Grieg, son oeuvre pour piano ne nous est pas étrangère, à commencer par son si célèbre “Concerto” d’un tel charme que certains pianistes font la fine bouche (mais pas Nelson Freire, pas Claudio Arrau, pas Radu Lupu) Il y a aussi ses 10 cahiers de brèves et ravissantes “Pièces lyriques”, dont on avait découvert un bouquet il y a longtemps par -tout de même!- Emil Guilels. Doulcet propose autre chose: d’abord la “Suite Holberg”, ou “Suite du temps de Holberg”, Holberg étant un dramaturge norvégien contemporain de Bach. On en connait mieux la version pour orchestre à cordes (Grieg l’a sous-titrée aussi “Suite dans le style ancien) Mais la version originale est pour piano.

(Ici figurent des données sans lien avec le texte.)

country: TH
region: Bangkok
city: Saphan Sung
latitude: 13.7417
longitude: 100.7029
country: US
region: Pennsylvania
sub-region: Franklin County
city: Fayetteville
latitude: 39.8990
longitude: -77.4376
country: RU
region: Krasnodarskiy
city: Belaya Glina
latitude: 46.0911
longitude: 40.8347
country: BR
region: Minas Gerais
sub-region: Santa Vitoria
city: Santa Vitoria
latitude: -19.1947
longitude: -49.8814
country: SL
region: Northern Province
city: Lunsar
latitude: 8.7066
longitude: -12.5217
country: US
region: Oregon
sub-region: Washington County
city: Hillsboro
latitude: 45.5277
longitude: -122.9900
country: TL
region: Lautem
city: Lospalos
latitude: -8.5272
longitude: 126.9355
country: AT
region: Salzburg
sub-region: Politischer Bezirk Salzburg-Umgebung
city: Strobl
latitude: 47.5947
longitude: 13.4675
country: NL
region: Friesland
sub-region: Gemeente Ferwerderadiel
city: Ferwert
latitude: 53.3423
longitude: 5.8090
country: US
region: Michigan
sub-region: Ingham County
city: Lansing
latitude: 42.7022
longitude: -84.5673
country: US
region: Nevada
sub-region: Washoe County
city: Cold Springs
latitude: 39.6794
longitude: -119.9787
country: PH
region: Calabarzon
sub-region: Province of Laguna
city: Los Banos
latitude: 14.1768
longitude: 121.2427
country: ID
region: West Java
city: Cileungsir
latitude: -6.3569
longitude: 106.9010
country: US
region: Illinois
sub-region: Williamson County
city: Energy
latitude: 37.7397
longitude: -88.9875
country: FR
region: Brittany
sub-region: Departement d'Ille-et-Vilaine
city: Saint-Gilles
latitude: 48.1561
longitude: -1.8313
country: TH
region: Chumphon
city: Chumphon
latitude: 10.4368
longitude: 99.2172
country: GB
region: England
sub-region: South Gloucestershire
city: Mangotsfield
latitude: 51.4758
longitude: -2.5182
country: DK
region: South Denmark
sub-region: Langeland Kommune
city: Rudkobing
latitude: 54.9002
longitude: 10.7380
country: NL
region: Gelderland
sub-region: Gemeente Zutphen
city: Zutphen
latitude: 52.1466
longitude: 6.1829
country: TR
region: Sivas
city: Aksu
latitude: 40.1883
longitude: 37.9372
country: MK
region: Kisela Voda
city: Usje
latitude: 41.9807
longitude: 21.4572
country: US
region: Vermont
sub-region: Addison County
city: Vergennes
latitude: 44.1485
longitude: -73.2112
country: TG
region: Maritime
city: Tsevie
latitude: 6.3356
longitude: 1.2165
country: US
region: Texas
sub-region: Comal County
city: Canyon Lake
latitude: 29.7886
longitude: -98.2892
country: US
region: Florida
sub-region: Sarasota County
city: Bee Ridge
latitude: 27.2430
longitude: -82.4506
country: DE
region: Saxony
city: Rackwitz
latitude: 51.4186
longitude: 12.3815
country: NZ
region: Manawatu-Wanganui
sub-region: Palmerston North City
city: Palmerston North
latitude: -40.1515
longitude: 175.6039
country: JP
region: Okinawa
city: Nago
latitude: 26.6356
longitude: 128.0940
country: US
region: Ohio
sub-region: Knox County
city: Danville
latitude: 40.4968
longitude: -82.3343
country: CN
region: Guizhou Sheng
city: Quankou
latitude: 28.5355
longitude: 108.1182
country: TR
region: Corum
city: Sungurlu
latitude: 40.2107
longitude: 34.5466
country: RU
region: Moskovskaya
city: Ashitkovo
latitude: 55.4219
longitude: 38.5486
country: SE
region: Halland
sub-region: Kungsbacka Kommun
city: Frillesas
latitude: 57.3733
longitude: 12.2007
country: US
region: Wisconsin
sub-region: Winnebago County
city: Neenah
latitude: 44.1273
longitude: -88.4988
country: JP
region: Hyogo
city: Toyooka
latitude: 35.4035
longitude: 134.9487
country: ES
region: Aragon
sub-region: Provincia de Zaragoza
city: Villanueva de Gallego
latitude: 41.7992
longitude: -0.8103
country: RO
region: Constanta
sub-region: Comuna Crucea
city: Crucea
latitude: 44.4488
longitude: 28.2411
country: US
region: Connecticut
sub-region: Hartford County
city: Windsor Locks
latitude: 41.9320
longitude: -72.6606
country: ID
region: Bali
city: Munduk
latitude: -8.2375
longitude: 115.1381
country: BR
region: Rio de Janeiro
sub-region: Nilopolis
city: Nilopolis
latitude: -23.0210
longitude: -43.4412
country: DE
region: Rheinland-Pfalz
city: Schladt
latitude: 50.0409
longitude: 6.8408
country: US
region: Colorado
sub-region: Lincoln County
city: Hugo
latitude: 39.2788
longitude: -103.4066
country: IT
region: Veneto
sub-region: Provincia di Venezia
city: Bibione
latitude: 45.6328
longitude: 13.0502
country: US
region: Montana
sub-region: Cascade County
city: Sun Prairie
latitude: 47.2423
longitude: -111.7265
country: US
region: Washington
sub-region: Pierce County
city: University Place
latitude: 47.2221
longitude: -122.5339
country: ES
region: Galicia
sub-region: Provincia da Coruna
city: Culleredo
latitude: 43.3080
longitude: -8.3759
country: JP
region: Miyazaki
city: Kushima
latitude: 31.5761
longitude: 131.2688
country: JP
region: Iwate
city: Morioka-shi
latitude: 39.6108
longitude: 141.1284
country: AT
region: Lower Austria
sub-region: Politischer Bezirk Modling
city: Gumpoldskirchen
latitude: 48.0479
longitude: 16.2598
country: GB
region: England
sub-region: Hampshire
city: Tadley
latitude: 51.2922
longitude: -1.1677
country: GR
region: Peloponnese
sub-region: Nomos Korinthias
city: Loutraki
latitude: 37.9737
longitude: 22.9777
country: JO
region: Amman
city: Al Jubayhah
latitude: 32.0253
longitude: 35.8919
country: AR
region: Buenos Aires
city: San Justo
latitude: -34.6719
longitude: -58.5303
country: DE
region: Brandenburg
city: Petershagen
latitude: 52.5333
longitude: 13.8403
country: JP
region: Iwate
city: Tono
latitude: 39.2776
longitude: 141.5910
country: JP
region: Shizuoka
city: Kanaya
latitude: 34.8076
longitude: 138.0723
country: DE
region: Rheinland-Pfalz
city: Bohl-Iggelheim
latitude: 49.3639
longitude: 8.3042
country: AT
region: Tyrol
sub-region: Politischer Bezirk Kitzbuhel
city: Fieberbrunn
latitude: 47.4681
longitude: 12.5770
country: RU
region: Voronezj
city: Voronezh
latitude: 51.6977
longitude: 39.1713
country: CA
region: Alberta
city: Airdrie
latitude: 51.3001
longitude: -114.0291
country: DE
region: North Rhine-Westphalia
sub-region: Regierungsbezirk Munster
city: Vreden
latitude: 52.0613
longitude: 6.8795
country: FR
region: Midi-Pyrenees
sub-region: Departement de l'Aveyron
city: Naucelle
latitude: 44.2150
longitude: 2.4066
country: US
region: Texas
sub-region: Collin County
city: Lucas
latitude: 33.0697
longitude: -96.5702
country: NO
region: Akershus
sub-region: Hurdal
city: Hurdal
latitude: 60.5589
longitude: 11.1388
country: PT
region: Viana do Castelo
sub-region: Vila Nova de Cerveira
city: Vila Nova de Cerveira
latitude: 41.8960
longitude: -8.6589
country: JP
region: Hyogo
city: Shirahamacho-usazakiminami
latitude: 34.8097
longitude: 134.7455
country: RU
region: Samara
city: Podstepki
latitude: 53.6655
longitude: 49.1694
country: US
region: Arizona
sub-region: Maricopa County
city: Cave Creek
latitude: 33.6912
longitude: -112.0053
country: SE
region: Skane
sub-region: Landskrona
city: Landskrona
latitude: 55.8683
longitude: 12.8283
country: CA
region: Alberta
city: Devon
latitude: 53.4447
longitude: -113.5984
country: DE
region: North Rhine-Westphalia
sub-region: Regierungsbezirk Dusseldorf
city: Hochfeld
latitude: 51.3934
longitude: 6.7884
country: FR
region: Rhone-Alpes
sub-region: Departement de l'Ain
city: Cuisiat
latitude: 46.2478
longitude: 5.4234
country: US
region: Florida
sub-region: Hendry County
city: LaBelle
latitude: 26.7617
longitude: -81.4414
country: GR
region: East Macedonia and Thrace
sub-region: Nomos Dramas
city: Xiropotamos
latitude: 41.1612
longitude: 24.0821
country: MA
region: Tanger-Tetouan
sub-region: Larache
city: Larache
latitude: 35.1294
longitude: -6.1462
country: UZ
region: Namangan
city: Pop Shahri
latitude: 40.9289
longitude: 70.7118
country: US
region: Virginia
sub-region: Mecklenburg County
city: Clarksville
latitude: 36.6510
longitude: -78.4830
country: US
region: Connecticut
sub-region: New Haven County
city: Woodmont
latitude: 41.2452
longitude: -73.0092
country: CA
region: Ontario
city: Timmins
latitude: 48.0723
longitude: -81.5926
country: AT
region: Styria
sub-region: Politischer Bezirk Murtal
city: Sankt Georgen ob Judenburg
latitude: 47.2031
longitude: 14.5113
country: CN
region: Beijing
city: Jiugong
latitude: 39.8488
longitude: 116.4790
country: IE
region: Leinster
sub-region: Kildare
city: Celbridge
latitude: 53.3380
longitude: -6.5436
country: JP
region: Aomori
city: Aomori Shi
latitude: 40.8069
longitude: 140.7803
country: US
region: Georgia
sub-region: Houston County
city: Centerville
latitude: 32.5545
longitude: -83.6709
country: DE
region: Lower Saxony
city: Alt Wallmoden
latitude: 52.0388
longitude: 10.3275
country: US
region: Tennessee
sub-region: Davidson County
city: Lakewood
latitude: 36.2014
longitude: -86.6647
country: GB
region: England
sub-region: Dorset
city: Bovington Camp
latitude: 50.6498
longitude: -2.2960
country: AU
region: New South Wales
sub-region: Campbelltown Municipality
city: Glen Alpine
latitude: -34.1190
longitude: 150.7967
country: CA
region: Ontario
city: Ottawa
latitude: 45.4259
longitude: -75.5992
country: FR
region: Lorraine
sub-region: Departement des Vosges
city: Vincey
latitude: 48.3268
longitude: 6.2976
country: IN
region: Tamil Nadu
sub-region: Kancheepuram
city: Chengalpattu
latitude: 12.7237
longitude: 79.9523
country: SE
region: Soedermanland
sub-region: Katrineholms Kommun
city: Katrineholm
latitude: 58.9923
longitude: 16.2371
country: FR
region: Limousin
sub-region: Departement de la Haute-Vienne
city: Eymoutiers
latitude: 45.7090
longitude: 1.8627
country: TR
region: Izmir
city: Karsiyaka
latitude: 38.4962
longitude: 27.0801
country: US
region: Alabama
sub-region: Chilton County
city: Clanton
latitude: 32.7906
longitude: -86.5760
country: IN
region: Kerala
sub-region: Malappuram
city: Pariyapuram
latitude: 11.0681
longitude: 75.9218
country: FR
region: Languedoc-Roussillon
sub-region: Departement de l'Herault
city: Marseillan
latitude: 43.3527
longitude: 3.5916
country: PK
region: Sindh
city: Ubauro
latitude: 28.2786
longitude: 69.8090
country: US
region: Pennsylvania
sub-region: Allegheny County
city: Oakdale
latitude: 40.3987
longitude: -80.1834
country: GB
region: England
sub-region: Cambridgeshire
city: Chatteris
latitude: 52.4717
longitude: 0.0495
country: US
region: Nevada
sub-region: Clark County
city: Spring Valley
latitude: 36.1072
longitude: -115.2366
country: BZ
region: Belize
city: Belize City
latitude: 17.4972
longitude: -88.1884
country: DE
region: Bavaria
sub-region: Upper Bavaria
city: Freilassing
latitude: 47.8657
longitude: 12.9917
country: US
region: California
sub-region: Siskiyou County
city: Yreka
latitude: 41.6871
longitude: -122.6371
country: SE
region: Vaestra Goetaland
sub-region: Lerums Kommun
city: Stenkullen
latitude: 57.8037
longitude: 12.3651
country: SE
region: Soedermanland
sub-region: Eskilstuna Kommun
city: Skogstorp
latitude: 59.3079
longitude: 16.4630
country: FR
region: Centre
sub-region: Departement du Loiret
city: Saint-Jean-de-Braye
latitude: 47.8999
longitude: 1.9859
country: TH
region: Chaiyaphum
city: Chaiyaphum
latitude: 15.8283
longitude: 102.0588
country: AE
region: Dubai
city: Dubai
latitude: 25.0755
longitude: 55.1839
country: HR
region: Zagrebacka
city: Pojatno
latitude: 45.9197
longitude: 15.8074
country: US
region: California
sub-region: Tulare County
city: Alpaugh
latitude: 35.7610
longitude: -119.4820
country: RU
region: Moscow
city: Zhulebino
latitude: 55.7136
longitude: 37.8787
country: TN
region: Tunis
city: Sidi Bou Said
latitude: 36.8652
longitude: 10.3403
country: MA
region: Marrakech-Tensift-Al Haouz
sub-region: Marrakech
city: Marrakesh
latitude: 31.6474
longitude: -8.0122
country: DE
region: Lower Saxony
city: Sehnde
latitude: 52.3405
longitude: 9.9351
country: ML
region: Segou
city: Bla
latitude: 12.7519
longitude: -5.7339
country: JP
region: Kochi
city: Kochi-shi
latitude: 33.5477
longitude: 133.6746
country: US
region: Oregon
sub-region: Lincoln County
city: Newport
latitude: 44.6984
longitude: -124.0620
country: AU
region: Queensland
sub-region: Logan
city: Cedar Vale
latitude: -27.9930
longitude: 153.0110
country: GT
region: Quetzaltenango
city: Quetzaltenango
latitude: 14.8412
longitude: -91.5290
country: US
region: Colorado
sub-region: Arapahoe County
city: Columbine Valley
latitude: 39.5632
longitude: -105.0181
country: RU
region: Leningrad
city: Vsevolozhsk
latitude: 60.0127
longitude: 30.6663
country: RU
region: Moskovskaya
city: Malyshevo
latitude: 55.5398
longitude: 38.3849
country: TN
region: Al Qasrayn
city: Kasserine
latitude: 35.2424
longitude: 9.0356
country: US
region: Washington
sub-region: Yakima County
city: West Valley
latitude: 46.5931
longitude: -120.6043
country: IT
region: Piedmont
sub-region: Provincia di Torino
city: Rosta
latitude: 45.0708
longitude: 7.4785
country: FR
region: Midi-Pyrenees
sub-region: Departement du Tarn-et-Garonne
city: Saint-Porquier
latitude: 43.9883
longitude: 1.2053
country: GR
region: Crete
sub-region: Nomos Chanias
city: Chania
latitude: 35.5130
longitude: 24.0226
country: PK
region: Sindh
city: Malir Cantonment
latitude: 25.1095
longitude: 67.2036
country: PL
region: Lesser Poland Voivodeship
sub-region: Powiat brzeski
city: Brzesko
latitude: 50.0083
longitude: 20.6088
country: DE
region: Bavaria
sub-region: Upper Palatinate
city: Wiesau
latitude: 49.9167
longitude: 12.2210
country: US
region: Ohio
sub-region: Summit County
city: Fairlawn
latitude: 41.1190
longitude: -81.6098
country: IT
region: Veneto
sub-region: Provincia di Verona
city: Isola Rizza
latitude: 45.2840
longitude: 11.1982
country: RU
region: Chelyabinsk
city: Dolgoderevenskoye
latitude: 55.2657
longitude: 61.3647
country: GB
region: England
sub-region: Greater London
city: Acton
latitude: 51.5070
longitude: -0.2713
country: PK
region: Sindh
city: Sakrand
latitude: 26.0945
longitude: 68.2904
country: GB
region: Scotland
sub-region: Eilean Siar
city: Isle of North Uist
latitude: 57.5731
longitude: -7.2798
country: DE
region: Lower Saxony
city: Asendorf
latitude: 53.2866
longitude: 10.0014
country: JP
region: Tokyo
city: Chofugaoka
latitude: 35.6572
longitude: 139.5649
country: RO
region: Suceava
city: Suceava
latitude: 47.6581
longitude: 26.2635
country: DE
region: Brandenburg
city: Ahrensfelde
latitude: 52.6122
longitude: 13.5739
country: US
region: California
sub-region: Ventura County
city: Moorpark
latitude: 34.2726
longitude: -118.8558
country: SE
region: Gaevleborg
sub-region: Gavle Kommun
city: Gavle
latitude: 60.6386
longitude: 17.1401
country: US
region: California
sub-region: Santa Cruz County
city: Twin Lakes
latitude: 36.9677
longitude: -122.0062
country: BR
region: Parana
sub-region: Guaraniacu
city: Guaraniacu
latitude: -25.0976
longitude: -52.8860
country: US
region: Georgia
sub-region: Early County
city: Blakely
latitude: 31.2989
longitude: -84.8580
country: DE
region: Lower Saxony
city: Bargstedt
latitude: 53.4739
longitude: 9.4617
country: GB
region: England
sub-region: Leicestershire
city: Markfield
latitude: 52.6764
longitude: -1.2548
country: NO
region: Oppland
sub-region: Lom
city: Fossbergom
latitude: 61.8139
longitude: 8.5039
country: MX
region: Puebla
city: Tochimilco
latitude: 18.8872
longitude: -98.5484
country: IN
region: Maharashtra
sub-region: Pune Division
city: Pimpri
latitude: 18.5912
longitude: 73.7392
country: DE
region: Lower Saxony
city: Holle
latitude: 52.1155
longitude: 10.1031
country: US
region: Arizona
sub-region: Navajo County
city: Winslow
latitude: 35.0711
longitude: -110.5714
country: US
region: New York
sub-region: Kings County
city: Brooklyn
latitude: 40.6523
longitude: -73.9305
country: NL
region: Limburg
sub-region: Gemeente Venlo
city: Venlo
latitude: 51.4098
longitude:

Praeludium. Sarabande. Gavotte. Air. Rigaudon. On est dans une suite de Bach, mais cependant avec des accents qui ne lui appartiennent pas, venus du romantisme, d’un esprit schumannien, très curieux mélange, d’une ambiguïté que Doulcet n’accentue pas mais ne renie surtout pas. Et auquel il met une élégance troublante. Ecoutez la douce “Sarabande”, d’une intime tristesse. Et l’ “Aria” ressemble à une de ces grandes déplorations d’un Haendel (mais sans la voix) Le “Rigaudon” finissant l’oeuvre dans une course entre deux ou trois siècles, où il s’agit pour Grieg de tirer un fil artistique entre lui-même et cet Holberg, premier grand écrivain nordique (la Norvège, à l’époque d’Holberg était sous autorité danoise et, du temps de Grieg, sous celle de la Suède)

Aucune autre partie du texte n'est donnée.